Voici le premier; il est intitulé Note sur le mouvement brownien, et a été publié dans la livraison de décembre 1888 du JOURNAL DE PHYSIQUE.

« 1. On sait que des particules très petites, en suspension dans un liquide, sont animées d'un mouvement caractéristique, qu'on nomme mouvement brownien, du nom du botaniste Brown qui l'a signalé le premier (1827). Ce phénomène très familier aux micrographes, ne parait pas avoir attiré, autant qu'il le mérite, l'attention des physiciens. Je me propose d'indiquer brièvement ses caractères essentiels, et de montrer combien son étude présente d'intérêt au point de vue de la Physique générale.
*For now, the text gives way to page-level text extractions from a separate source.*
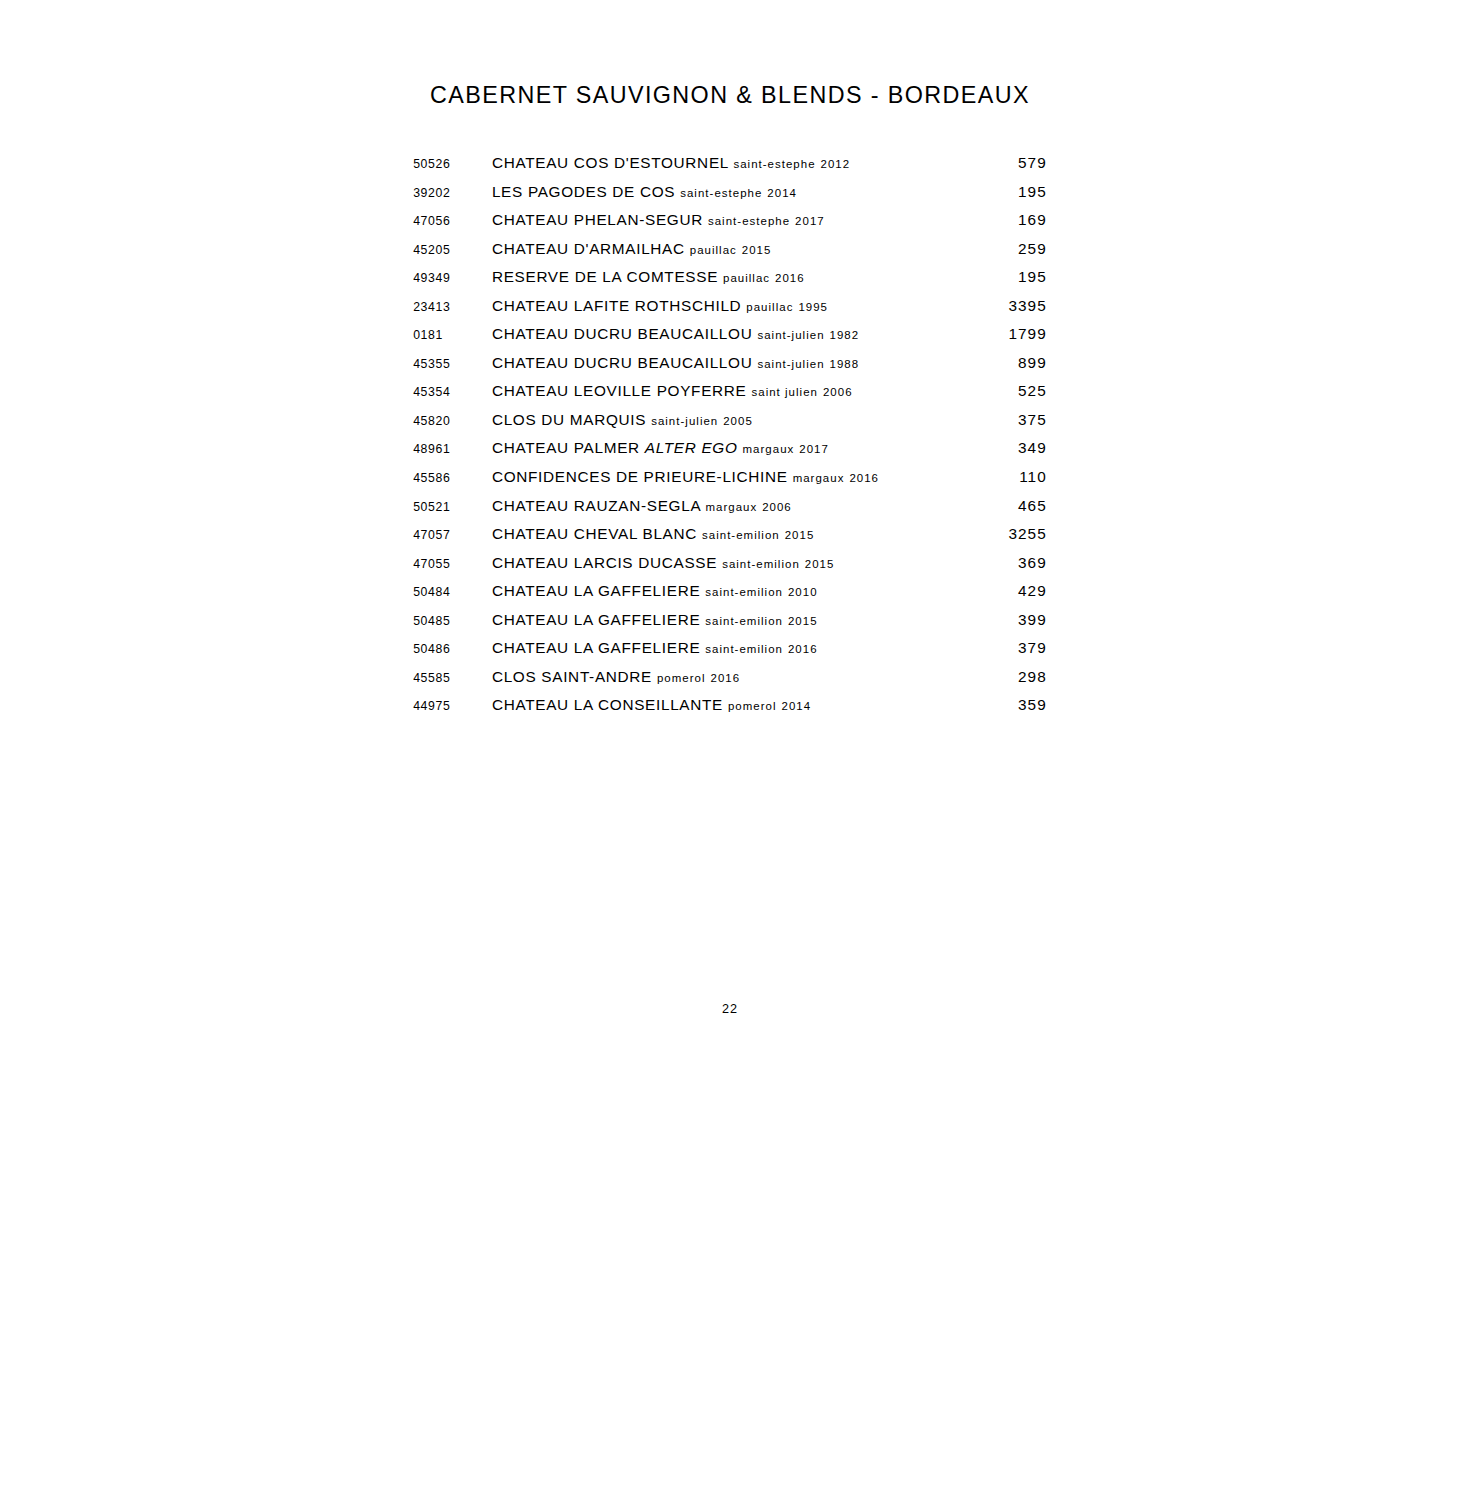Cabernet Sauvignon & Blends - Bordeaux
| 50526 | Chateau Cos D'Estournel saint-estephe 2012 | 579 |
| 39202 | Les Pagodes De Cos saint-estephe 2014 | 195 |
| 47056 | Chateau Phelan-Segur saint-estephe 2017 | 169 |
| 45205 | Chateau D'Armailhac pauillac 2015 | 259 |
| 49349 | Reserve De La Comtesse pauillac 2016 | 195 |
| 23413 | Chateau Lafite Rothschild pauillac 1995 | 3395 |
| 0181 | Chateau Ducru Beaucaillou saint-julien 1982 | 1799 |
| 45355 | Chateau Ducru Beaucaillou saint-julien 1988 | 899 |
| 45354 | Chateau Leoville Poyferre saint julien 2006 | 525 |
| 45820 | Clos Du Marquis saint-julien 2005 | 375 |
| 48961 | Chateau Palmer Alter Ego margaux 2017 | 349 |
| 45586 | Confidences De Prieure-Lichine margaux 2016 | 110 |
| 50521 | Chateau Rauzan-Segla margaux 2006 | 465 |
| 47057 | Chateau Cheval Blanc saint-emilion 2015 | 3255 |
| 47055 | Chateau Larcis Ducasse saint-emilion 2015 | 369 |
| 50484 | Chateau La Gaffeliere saint-emilion 2010 | 429 |
| 50485 | Chateau La Gaffeliere saint-emilion 2015 | 399 |
| 50486 | Chateau La Gaffeliere saint-emilion 2016 | 379 |
| 45585 | Clos Saint-Andre pomerol 2016 | 298 |
| 44975 | Chateau La Conseillante pomerol 2014 | 359 |
22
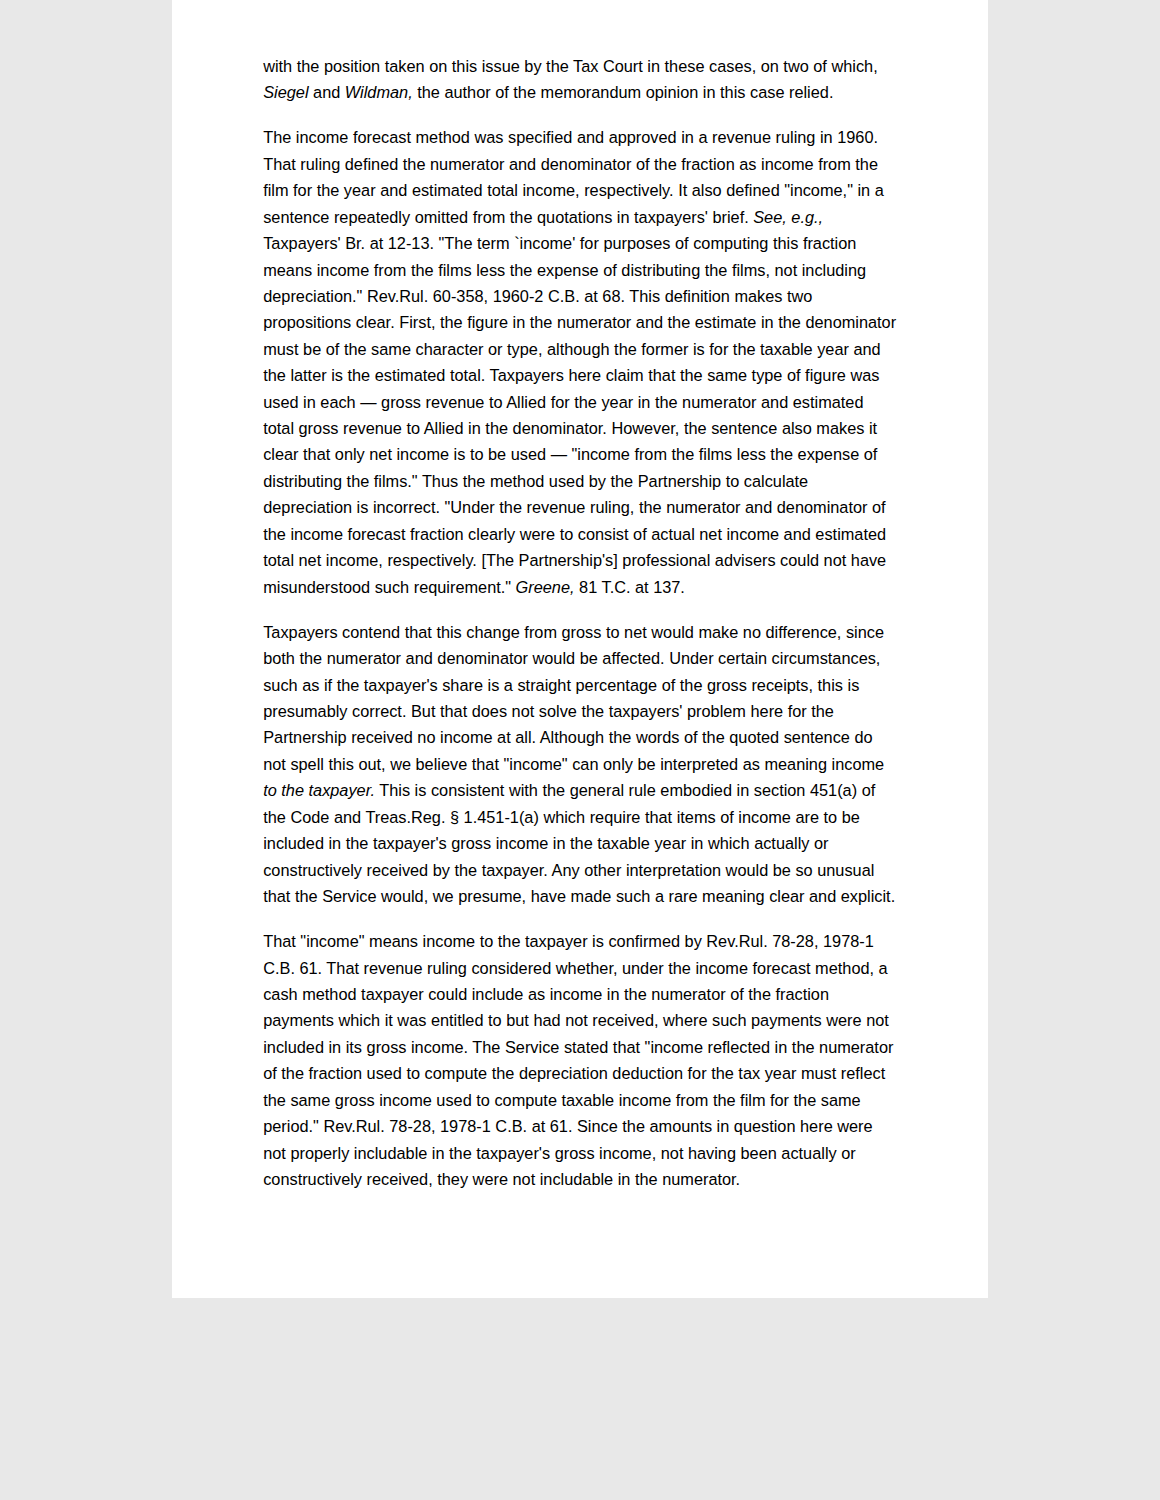with the position taken on this issue by the Tax Court in these cases, on two of which, Siegel and Wildman, the author of the memorandum opinion in this case relied.
The income forecast method was specified and approved in a revenue ruling in 1960. That ruling defined the numerator and denominator of the fraction as income from the film for the year and estimated total income, respectively. It also defined "income," in a sentence repeatedly omitted from the quotations in taxpayers' brief. See, e.g., Taxpayers' Br. at 12-13. "The term `income' for purposes of computing this fraction means income from the films less the expense of distributing the films, not including depreciation." Rev.Rul. 60-358, 1960-2 C.B. at 68. This definition makes two propositions clear. First, the figure in the numerator and the estimate in the denominator must be of the same character or type, although the former is for the taxable year and the latter is the estimated total. Taxpayers here claim that the same type of figure was used in each — gross revenue to Allied for the year in the numerator and estimated total gross revenue to Allied in the denominator. However, the sentence also makes it clear that only net income is to be used — "income from the films less the expense of distributing the films." Thus the method used by the Partnership to calculate depreciation is incorrect. "Under the revenue ruling, the numerator and denominator of the income forecast fraction clearly were to consist of actual net income and estimated total net income, respectively. [The Partnership's] professional advisers could not have misunderstood such requirement." Greene, 81 T.C. at 137.
Taxpayers contend that this change from gross to net would make no difference, since both the numerator and denominator would be affected. Under certain circumstances, such as if the taxpayer's share is a straight percentage of the gross receipts, this is presumably correct. But that does not solve the taxpayers' problem here for the Partnership received no income at all. Although the words of the quoted sentence do not spell this out, we believe that "income" can only be interpreted as meaning income to the taxpayer. This is consistent with the general rule embodied in section 451(a) of the Code and Treas.Reg. § 1.451-1(a) which require that items of income are to be included in the taxpayer's gross income in the taxable year in which actually or constructively received by the taxpayer. Any other interpretation would be so unusual that the Service would, we presume, have made such a rare meaning clear and explicit.
That "income" means income to the taxpayer is confirmed by Rev.Rul. 78-28, 1978-1 C.B. 61. That revenue ruling considered whether, under the income forecast method, a cash method taxpayer could include as income in the numerator of the fraction payments which it was entitled to but had not received, where such payments were not included in its gross income. The Service stated that "income reflected in the numerator of the fraction used to compute the depreciation deduction for the tax year must reflect the same gross income used to compute taxable income from the film for the same period." Rev.Rul. 78-28, 1978-1 C.B. at 61. Since the amounts in question here were not properly includable in the taxpayer's gross income, not having been actually or constructively received, they were not includable in the numerator.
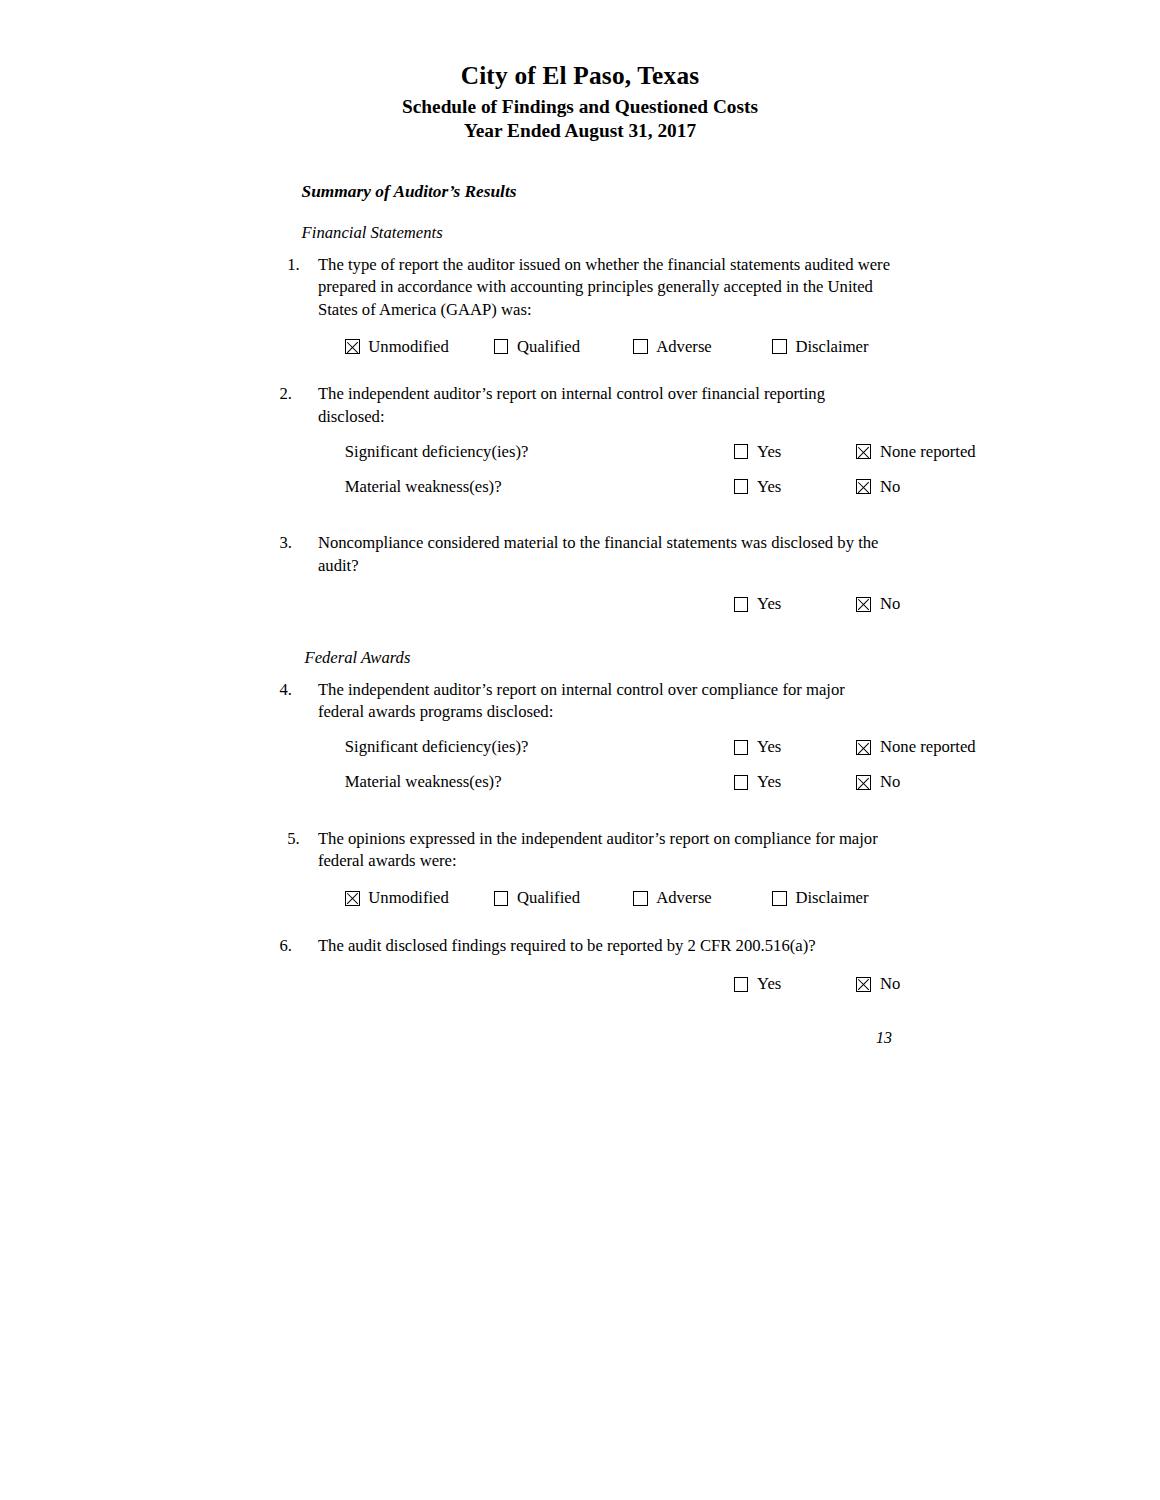City of El Paso, Texas
Schedule of Findings and Questioned Costs
Year Ended August 31, 2017
Summary of Auditor’s Results
Financial Statements
1. The type of report the auditor issued on whether the financial statements audited were prepared in accordance with accounting principles generally accepted in the United States of America (GAAP) was:
Unmodified Qualified Adverse Disclaimer
2. The independent auditor’s report on internal control over financial reporting disclosed:
Significant deficiency(ies)? Yes None reported
Material weakness(es)? Yes No
3. Noncompliance considered material to the financial statements was disclosed by the audit?
Yes No
Federal Awards
4. The independent auditor’s report on internal control over compliance for major federal awards programs disclosed:
Significant deficiency(ies)? Yes None reported
Material weakness(es)? Yes No
5. The opinions expressed in the independent auditor’s report on compliance for major federal awards were:
Unmodified Qualified Adverse Disclaimer
6. The audit disclosed findings required to be reported by 2 CFR 200.516(a)?
Yes No
13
>> Ce mouvement se produit toutes les fois que des particules solides, organiques ou autres, se maintiennent en suspension dans un liquide, sans se déposer sur les parois ou s'agréger en flocons. On l'observe aisément avec de la gomme-gutte ou de l'encre de Chine delayée dans de l'eau. La goutte d'eau étant recouverte d'une lamelle, on clôt la préparation avec la paraffine,

(1) J. Perrin, COMPTES RENDUS, t. CXLVI, 1908, pp. 967-968.

(2) M. Gouy a repris plus tard l'exposé des faits et des vues théoriques groupés dans ces deux notes, sans y rien ajouter d'essentiel, dans son discours prononcé à la séance de rentrée de l'Université de Lyon, le 3 novembre 1894, et publié sous ce titre Le mouvement brownien et les mouvements moléculaires, dans la REVUE GÉNÉRALE DES SCIENCES, t. VI, no 1, 15 janvier 1895, pp. 1-7.